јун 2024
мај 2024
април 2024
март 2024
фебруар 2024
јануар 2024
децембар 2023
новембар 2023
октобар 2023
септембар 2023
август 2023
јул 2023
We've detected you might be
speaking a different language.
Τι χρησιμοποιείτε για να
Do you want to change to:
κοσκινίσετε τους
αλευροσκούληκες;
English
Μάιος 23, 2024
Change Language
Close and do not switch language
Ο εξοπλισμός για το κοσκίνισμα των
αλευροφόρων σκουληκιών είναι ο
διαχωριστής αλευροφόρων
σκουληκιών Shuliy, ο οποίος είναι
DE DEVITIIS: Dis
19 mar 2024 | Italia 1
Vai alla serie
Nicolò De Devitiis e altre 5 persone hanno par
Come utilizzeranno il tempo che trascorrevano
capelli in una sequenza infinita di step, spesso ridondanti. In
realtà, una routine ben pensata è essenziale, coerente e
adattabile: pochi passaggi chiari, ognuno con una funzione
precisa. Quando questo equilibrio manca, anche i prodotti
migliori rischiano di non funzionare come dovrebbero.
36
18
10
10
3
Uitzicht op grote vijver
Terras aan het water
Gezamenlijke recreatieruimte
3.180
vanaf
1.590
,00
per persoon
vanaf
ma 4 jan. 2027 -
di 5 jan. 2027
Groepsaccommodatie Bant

[EXERCISE DESCRIPTION]
Would you print the line containing "διαχωριστής αλευροφόρων" and every line after it up to the end of the listing above, exactly, and nothing else?

[TASK ANSWER]
διαχωριστής αλευροφόρων
σκουληκιών Shuliy, ο οποίος είναι
DE DEVITIIS: Dis
19 mar 2024 | Italia 1
Vai alla serie
Nicolò De Devitiis e altre 5 persone hanno par
Come utilizzeranno il tempo che trascorrevano
capelli in una sequenza infinita di step, spesso ridondanti. In
realtà, una routine ben pensata è essenziale, coerente e
adattabile: pochi passaggi chiari, ognuno con una funzione
precisa. Quando questo equilibrio manca, anche i prodotti
migliori rischiano di non funzionare come dovrebbero.
36
18
10
10
3
Uitzicht op grote vijver
Terras aan het water
Gezamenlijke recreatieruimte
3.180
vanaf
1.590
,00
per persoon
vanaf
ma 4 jan. 2027 -
di 5 jan. 2027
Groepsaccommodatie Bant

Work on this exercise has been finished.